Für mich ist der Klimawandel sehr bedrohlich. Die Angst, nicht genug Futter für die Rinder zu haben, ist da. Nachkaufen ist schwer möglich: 2018 gab es europaweit kein Futter. Dieses Jahr zeichnet sich im Grünlandbereich eine ähnliche Katas­trophe ab. Würde es auch im Sommer eine normale Niederschlagsmenge geben, hätte ich doppelt so viel Futter wie ich bräuchte – jetzt komme ich gerade so damit hin. Wenn ich die Rinder abschaffe, brauche ich zwar weniger Futter, aber dann fehlen wieder die Nährstoffe für den Gemüseanbau. Neben Schafen sind Rinder dazu die einzigen Tiere, die aus dem sonst ungenutzten Grünland wertvolles Eiweiß für Menschen machen können und dabei auch noch Naturschutz betreiben. Das gebe ich auf keinen Fall auf.

Teil des Problems ist auch, dass die Lebensmittel immer noch zu günstig sind. Davon müssen wir weg. Vielleicht sollten wir uns alle mit um die Landschaft kümmern. Wir müssen verstehen, dass die Welt in unseren Händen liegt und dass wir alle, weltweit, mit anpacken müssen. Denn gegen den Wassermangel gibt es meiner Meinung nach keine Anpassungsstrategie. Wie viel Wasser verbraucht wird, ist Wahnsinn – vor allem in den Städten, aber auch in der Industrie. Der Grundwasserpegel sinkt überall. Wir haben keine Früchte, die damit umgehen können. Die müssen ja auch nicht nur hitze-, sondern auch frostbeständig sein. Im Winter überleben eben nur Gras oder Bäume. Entweder wir kommen irgendwie mit dem Wasser klar und versuchen, wieder Wälder zu schaffen, oder wir haben es vergeigt. Es ist eine riesige Katastrophe, die auf uns zukommt. Und wir machen die Augen alle schön zu.

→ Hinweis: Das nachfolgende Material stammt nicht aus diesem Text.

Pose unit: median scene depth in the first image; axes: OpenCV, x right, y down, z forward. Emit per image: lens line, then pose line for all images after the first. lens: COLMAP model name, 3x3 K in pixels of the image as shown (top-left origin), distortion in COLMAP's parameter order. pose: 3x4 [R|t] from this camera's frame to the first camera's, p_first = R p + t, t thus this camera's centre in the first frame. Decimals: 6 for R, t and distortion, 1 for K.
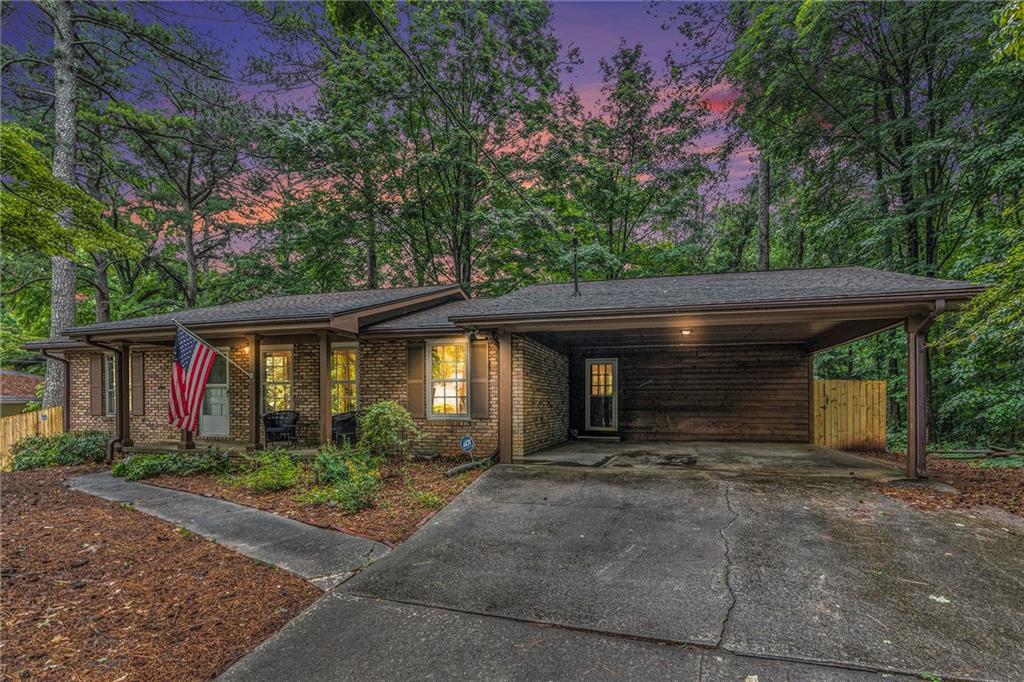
lens RADIAL K [[469.2, 0, 512.0], [0, 469.2, 342.5], [0, 0, 1]] dist [-0.001701, 0.000320]
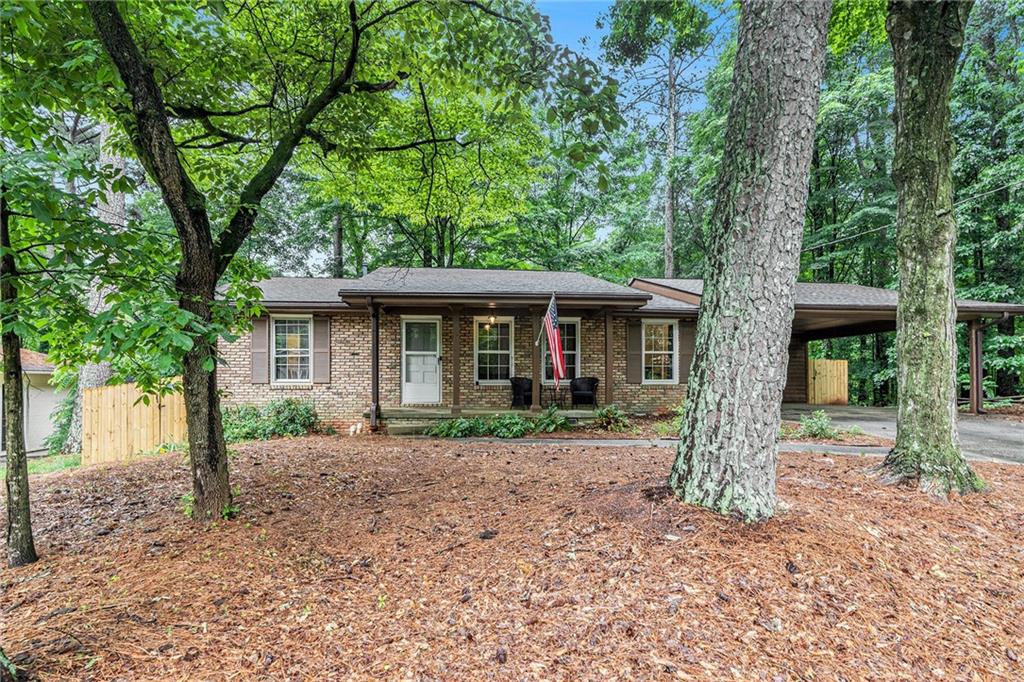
lens RADIAL K [[469.2, 0, 512.6], [0, 469.2, 341.1], [0, 0, 1]] dist [-0.001701, 0.000320]
pose [[0.931122, 0.032258, 0.363277, -0.808338], [-0.046645, 0.998434, 0.030897, 0.025443], [-0.361712, -0.045714, 0.931169, -0.008398]]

Schnellschüsse sind nicht Teil der bäuerlichen Mentalität. Wir sind aber permanent dabei, uns anzupassen. Wir stecken ja in betriebswirtschaftlichen Zwängen, Maßnahmen müssen wirtschaftlich und nachhaltig sein. Mit der CO2-Speicherung in den Böden hat die Landwirtschaft auch vor dem Hintergrund des Klimawandels Potenziale, die wir vielleicht an manchen Stellen zu wenig in die Öffentlichkeit bringen.

Übrigens kann nicht nur die Dürre zum Problem werden: Wir haben auch mit Feldmäusen und Tipula, der Larve der Wiesenschnake, zu kämpfen. Jeder Betrieb kann einen Schaden durch die Dürre erfahren, der in Kombination mit anderen Faktoren erhebliche Ertragseinbußen bringen kann.